▸ **TEXTAUSZUG**
○ ○ ○ ○
Den größten Dank aber schulden wir dem Präsidenten dieses Hauses, Herrn Dr. Gerstenmaier, der gestern nachmittag in einer großen Krise unserer Arbeit, als wir alle bereits meinten, es sei hoffnungslos geworden, zu einer einstimmigen Verabschiedung dieses Gesetzes zu kommen, die Initiative ergriffen und es durch seine Verhandlungsführung geschafft hat, uns an einen Tisch und zu einer Meinung zu bringen. Ich glaube, nicht nur wir hier, sondern das ganze deutsche Volk schuldet ihm Dank, weil es sonst nämlich zu dem schrecklichen Ergebnis gekommen wäre, daß dieses für das Ansehen des deutschen Volkes so wichtige Gesetz hier in diesem Hause kontrovers verabschiedet worden wäre mit eventuell sehr harten Debatten, die unserem Ansehen ganz sicherlich nicht förderlich gewesen wären.
○ ○ ○ ○
▸ **DATENTEIL**
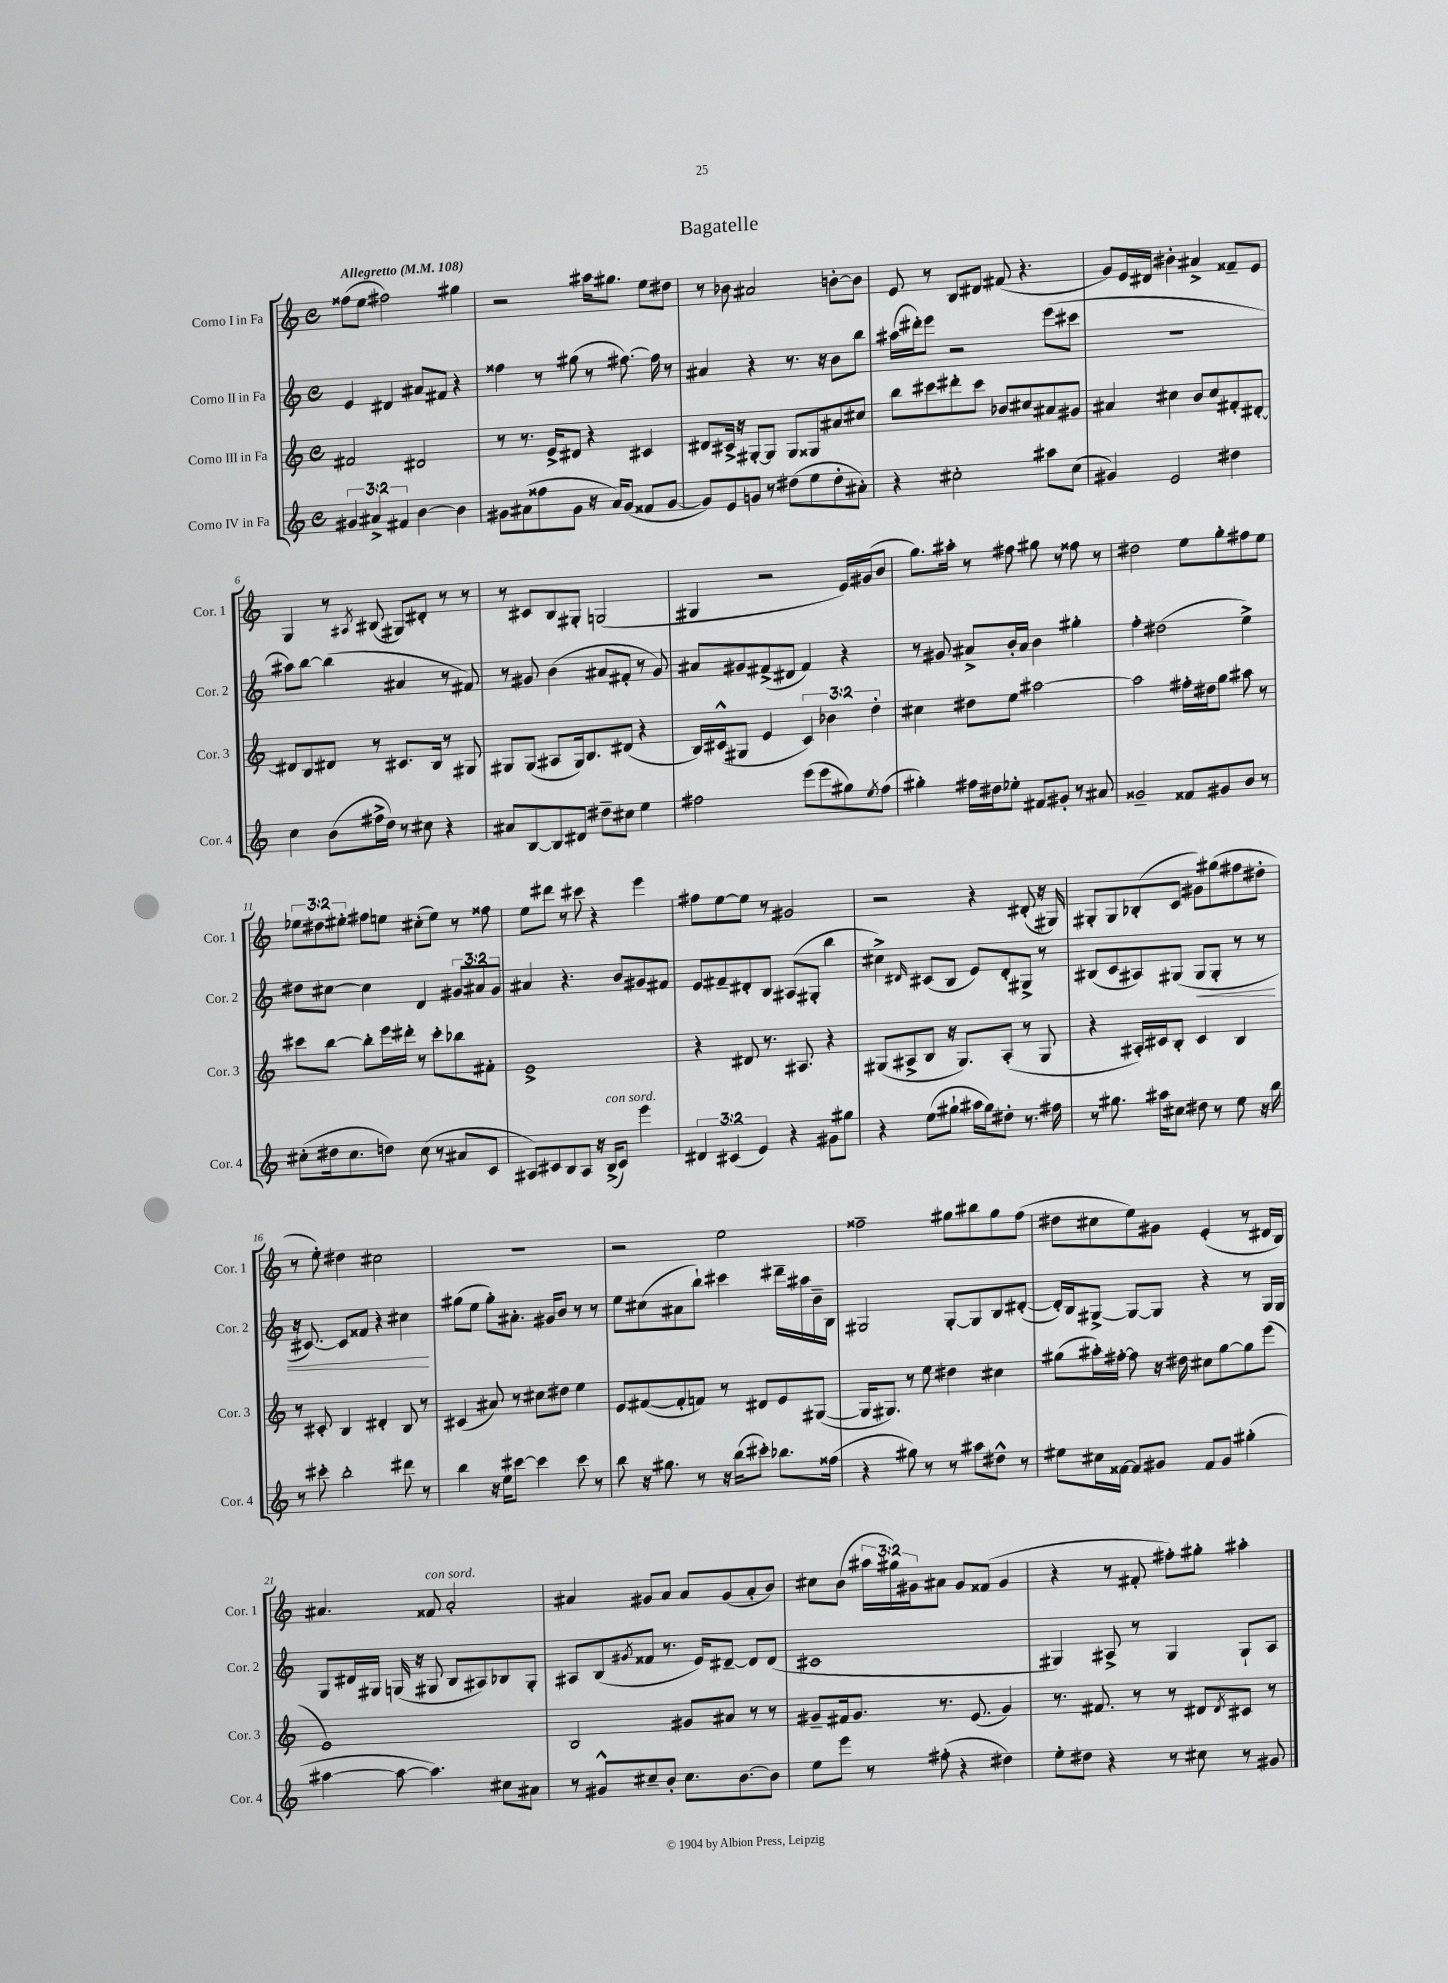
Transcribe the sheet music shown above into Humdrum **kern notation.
○ ○ ○ ○
▸ **AUFGABE A**
Beantworte anhand der Rede zum Dank an Dr. Gerstenmaier diese Fragen:
(i) Welches Amt hat Dr. Gerstenmaier laut der Rede inne?
(ii) Wann ergriff er die Initiative?
(iii) Wie wäre das Gesetz ohne sein Eingreifen verabschiedet worden?
▸ **AUFGABE B**
Schreibe bitte die Rede zum Dank an Dr. Gerstenmaier nach ihrem letzten Satz weiter.

▸ **ERWARTETE ANTWORT A**
(i) Er ist Präsident dieses Hauses.
(ii) Gestern Nachmittag.
(iii) Kontrovers, eventuell mit sehr harten Debatten.

▸ **ERWARTETE ANTWORT B**
Nun, meine Damen und Herren, ich will mich kurz fassen, da wir Gott sei Dank - ich sage noch einmal ganz betont: Gott sei Dank - hier nicht mehr zu streiten brauchen. Ich möchte daher auch nicht mehr mit dem argumentieren, was der Herr Kollege Böhme, oder mit dem, was der Herr Finanzminister gesagt hat. Ich möchte nur der Ordnung halber betonen, Herr Minister, daß ich in einem Grundsatzpunkt, der bei unserer Entscheidung jetzt im Endergebnis allerdings keine Rolle gespielt hat, nach wie vor mit aller Entschiedenheit eine andere Meinung vertreten muß. Sie haben hier wiederum gesagt - und das ist immer der Standpunkt Ihres Hauses gewesen -, diejenigen, die im Zuge der Kriegsereignisse in den Strudel gerissen worden seien, hätten keine Ansprüche gegen uns, und es handle sich um freiwillige Leistungen ihnen gegenüber aus humanitären Erwägungen.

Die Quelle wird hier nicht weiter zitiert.